En segundo lugar, habrá que restañar las heridas de la economía mundial. Los dirigentes del mundo han aprendido importantes lecciones de la crisis financiera de 2008. La crisis económica actual es más compleja: por su velocidad y su envergadura global, la contracción provocada por el coronavirus no se parece a nada de lo que se había visto antes en la historia. Y las indispensables medidas de salud pública, como el distanciamiento social y el cierre de las escuelas y los negocios, están agravando el sufrimiento económico. Habrá que pensar también en programas que atenúen los efectos del caos inminente sobre las poblaciones más vulnerables del mundo.
En tercer lugar, hay que salvaguardar los principios del orden liberal mundial. El mito fundador del gobierno moderno es una ciudad amurallada protegida por gobernantes poderosos, a veces despóticos, a veces benevolentes, pero que siempre son lo suficientemente fuertes como para proteger al pueblo ante un enemigo externo. Los pensadores del Siglo de las Luces restructuraron ese concepto, argumentando que el objetivo del Estado legítimo es garantizar las necesidades fundamentales del pueblo: seguridad, orden, bienestar económico y justicia. Los individuos no pueden garantizar tales cosas por sí solos. La pandemia ha dado lugar a un anacronismo, nos trajo nuevamente al concepto de la ciudad amurallada en una época en la que la prosperidad depende del comercio global y de la circulación de la gente.

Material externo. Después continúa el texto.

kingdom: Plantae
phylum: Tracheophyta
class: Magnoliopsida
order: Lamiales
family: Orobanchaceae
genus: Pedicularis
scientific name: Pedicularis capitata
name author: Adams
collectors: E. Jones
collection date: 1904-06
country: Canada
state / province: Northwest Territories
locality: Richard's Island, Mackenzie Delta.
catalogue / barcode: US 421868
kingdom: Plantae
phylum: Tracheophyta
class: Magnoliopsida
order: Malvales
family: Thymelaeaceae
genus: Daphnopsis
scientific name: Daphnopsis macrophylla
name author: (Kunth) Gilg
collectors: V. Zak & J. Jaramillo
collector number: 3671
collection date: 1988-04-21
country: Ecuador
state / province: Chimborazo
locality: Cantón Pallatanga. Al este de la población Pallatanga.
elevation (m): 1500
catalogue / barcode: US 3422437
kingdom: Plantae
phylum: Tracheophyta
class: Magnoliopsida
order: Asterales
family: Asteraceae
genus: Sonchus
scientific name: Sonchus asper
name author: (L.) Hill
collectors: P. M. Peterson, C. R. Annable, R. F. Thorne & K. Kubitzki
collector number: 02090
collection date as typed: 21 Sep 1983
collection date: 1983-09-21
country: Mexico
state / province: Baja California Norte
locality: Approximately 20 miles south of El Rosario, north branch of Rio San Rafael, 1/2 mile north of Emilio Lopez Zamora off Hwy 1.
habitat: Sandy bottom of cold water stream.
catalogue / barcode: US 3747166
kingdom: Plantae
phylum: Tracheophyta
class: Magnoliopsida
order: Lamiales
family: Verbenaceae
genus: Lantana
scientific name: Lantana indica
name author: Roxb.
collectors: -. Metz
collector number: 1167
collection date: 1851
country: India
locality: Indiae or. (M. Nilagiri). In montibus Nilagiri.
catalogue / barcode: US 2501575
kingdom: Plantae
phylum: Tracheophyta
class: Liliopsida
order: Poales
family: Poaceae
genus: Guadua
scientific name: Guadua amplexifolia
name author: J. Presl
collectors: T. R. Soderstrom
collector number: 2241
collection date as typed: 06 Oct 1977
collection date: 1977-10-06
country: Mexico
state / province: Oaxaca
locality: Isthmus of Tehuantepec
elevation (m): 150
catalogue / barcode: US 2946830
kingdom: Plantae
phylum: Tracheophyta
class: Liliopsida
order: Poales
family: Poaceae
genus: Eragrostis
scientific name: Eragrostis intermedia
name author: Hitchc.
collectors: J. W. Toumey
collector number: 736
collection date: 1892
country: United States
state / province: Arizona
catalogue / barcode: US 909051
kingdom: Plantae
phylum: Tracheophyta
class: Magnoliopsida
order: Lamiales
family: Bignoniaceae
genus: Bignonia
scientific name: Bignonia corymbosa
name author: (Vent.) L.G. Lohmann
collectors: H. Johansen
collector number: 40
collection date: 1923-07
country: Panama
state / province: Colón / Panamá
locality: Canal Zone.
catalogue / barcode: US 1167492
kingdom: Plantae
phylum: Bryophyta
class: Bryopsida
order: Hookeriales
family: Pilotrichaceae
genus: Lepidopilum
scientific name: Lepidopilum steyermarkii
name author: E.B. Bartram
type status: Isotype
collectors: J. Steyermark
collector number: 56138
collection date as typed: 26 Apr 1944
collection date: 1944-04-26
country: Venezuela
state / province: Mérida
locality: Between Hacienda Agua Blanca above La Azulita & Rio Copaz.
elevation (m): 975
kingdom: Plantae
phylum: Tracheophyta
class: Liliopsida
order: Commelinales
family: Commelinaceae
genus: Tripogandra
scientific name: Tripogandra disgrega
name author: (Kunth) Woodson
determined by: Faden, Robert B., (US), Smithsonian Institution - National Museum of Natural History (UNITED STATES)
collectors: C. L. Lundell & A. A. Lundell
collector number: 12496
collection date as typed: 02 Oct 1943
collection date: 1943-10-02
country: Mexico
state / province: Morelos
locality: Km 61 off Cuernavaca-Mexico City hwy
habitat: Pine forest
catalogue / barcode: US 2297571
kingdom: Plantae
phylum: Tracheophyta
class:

Las democracias del mundo deben defender y mantener los valores que heredaron de las Luces. Una renuncia global al equilibrio entre poder y legitimidad causaría la desintegración del contrato social tanto a escala doméstica como internacionalmente. Pero esta cuestión milenaria de la legitimidad no puede resolverse al mismo tiempo que el esfuerzo para resolver la crisis del Covid-19. Todas las partes deben dar prueba de contención –tanto en materia de política doméstica como en diplomacia internacional. Hay que establecer prioridades.
Desde la época de la batallas de las Ardenas hemos evolucionado hacia un mundo prosperidad creciente y hacia una mejor dignidad humana. Hoy estamos en un periodo de viraje. Para los líderes, el desafío histórico consiste en manejar la crisis y construir a la vez el futuro. El fracaso podría incendiar el mundo.